Infinitude of Primes - Goldbach's Proof

Goldbach proved the infinitude of primes by establishing that the Fermat numbers are pairwise prime. Aigner and Ziegler wrote down the proof as follows.

Proof. Let us first look at the Fermat numbers \(F_n = 2^{2^n} + 1\) for \(n = 0,1,2,\ldots\). We will show that any two Fermat numbers are relatively prime; hence there must be infinitely many primes. To this end, we verify the recursion \[ \prod_{k=0}^{n-1} F_k = F_n - 2 \quad (n \ge 1),\] from which our assertion follows immediately. Indeed, if \(m\) is a divisor of, say, \(F_k\) and \(F_n\) \((k < n)\), then \(m\) divides \(2\), and hence \(m = 1\) or \(2\). But \(m = 2\) is impossible since all Fermat numbers are odd. To prove the recursion we use induction on \(n\). For \(n = 1\) we have \(F_0 = 3\) and \(F_1 - 2 = 3\). With induction, we now conclude \[\begin{align*}\prod_{k=0}^{n} F_k &= \left(\prod_{k=0}^{n-1} F_k \right) F_{n} = (F_n - 2) F_n = \\ & = (2^{2^n}-1) (2^{2^n}+1) = 2^{2^{n+1}}-1 =F_{n+1}-2. \end{align*}\]

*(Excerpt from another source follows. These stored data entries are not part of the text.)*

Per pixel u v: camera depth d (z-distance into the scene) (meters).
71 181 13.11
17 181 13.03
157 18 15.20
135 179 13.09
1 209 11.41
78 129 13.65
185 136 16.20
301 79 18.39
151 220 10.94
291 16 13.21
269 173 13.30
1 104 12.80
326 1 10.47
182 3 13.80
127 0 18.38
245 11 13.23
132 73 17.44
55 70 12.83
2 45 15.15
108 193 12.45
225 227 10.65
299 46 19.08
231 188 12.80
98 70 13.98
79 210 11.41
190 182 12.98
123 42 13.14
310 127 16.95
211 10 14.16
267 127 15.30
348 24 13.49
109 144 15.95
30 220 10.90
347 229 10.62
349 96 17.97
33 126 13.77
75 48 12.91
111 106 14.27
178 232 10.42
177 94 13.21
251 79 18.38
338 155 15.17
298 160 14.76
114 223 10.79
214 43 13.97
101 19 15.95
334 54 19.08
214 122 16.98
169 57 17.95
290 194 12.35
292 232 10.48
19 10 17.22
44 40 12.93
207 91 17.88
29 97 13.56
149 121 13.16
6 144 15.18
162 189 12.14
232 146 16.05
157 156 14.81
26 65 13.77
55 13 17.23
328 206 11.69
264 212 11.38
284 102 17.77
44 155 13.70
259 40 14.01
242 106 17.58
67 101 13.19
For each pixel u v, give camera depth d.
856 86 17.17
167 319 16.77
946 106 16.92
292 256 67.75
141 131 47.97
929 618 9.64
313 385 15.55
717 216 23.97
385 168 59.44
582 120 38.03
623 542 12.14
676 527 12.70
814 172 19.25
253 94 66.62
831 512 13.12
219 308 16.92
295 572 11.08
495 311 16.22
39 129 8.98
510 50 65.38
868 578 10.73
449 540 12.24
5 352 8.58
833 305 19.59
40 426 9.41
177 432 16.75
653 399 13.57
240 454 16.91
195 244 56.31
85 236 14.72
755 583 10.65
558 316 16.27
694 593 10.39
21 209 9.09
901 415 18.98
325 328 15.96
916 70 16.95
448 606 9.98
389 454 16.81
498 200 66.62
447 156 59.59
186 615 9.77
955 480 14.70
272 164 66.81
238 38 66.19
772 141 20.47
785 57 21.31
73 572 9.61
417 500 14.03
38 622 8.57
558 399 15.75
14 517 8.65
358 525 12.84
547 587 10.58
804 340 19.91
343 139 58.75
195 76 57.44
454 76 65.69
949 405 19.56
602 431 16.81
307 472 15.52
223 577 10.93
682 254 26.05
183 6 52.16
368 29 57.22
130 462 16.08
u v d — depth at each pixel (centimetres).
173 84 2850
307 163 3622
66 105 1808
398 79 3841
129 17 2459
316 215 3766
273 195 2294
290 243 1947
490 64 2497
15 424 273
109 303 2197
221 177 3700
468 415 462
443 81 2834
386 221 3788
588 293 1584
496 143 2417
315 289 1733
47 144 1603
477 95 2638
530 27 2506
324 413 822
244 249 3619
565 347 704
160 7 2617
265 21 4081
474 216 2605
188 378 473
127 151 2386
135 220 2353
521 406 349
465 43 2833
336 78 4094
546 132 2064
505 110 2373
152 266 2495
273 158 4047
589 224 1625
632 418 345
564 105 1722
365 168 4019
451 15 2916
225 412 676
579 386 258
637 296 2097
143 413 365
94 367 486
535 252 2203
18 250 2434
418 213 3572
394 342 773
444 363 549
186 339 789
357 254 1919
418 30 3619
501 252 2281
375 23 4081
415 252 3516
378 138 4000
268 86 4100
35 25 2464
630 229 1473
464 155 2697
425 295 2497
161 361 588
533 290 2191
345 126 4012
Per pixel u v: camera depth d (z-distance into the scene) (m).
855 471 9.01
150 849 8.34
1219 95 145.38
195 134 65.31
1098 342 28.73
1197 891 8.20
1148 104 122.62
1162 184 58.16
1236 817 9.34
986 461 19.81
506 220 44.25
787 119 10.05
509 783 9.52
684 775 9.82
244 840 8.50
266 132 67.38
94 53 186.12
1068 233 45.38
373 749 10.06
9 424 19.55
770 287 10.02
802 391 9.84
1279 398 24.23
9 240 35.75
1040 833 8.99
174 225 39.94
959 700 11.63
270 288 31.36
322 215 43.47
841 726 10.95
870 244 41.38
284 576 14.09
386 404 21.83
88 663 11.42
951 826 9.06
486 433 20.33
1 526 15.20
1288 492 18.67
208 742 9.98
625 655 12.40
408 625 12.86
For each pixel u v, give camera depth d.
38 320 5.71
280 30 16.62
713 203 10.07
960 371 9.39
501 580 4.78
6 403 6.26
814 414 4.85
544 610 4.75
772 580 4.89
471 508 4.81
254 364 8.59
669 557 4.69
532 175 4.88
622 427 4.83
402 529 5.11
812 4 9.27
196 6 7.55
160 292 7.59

Aigner, M., & Ziegler, G. M. (5th ed.). Proofs from THE BOOK, p. 3.

The first sentence “Let us first look at the Fermat numbers \(F_n = 2^{2^n} + 1\) for \(n = 0,1,2,\ldots\)” gives us a definition of the Fermat numbers, which is taken care of easily enough in Lean.

def F (n : ℕ) : ℕ := 2 ^ 2 ^ n + 1

Regarding the rest of the proof, there is a lot to unpack here. As before, it makes sense at this point to isolate exactly what specific statement of the infinitude of prime we are establishing here. “We will show that any two Fermat numbers are prime; hence there must be infinitely many primes” indicates that we will establish a lemma F_coprime that will be the decisive ingredient to the actual proof. The implied argument is as follows: the Fermat numbers “grow beyond all bounds” (as Aigner and Ziegler state prior to the proof) and since the sets of their prime divisors are disjoint, so do the primes. The most appropriate statement of the infinitude of prime should therefore probably read something like ∃ P : ℕ → ℕ, Injective P ∧ ∀ k, (P k).Prime, that is there is a function \(P: \mathbb{N} \to \mathbb{N}\) that is injective and the images of which are primes.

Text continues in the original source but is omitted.